▸ SUPPLIED DATA:
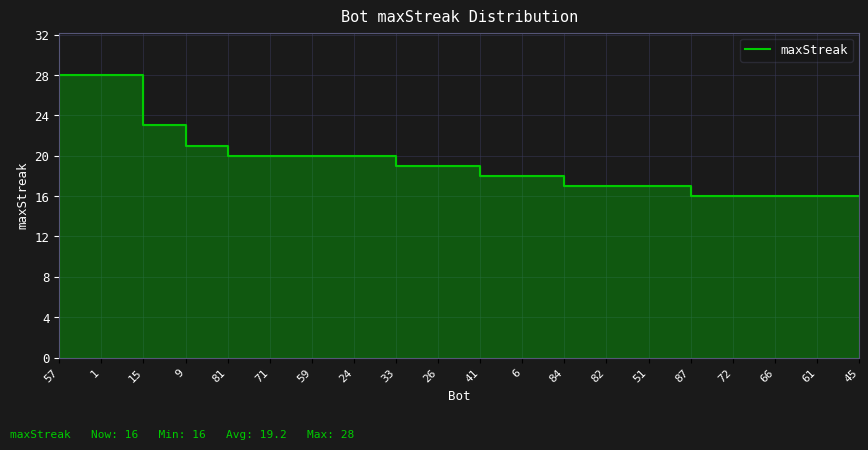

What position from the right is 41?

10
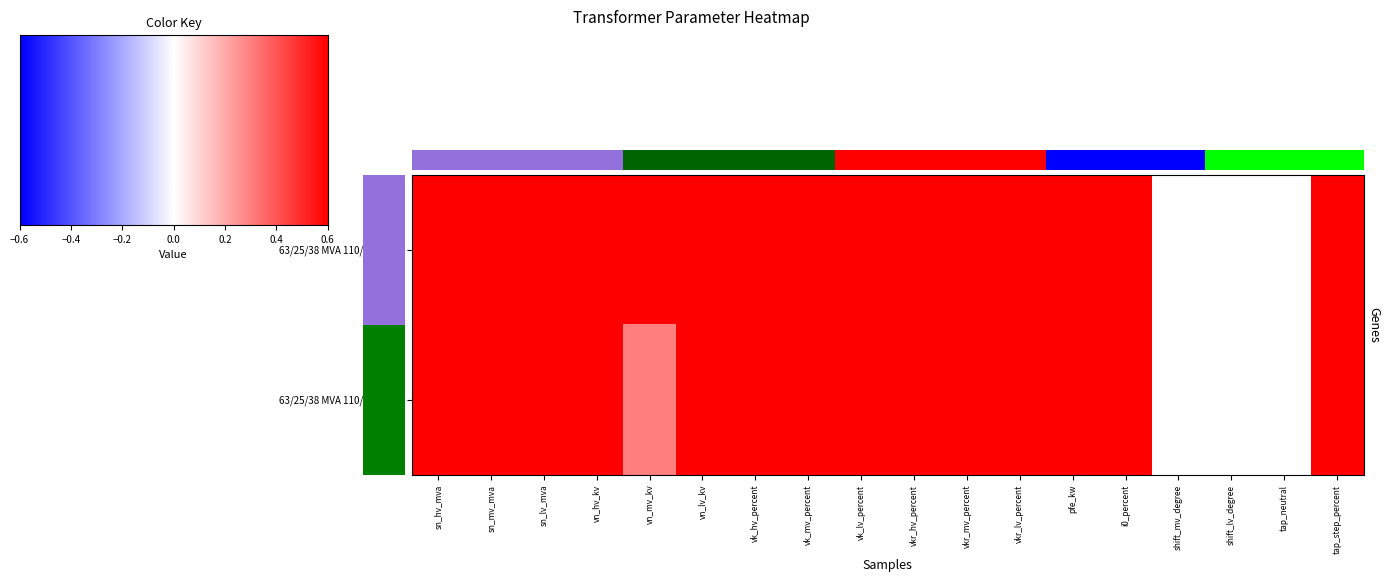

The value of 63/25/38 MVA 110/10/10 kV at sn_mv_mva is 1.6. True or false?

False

* * *

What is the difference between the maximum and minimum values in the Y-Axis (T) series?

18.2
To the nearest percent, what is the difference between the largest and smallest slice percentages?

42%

▸ WHAT TO DO: Count how many lines in the items above contain the word "difference", and reply with only that number.

▸ RESULT: 2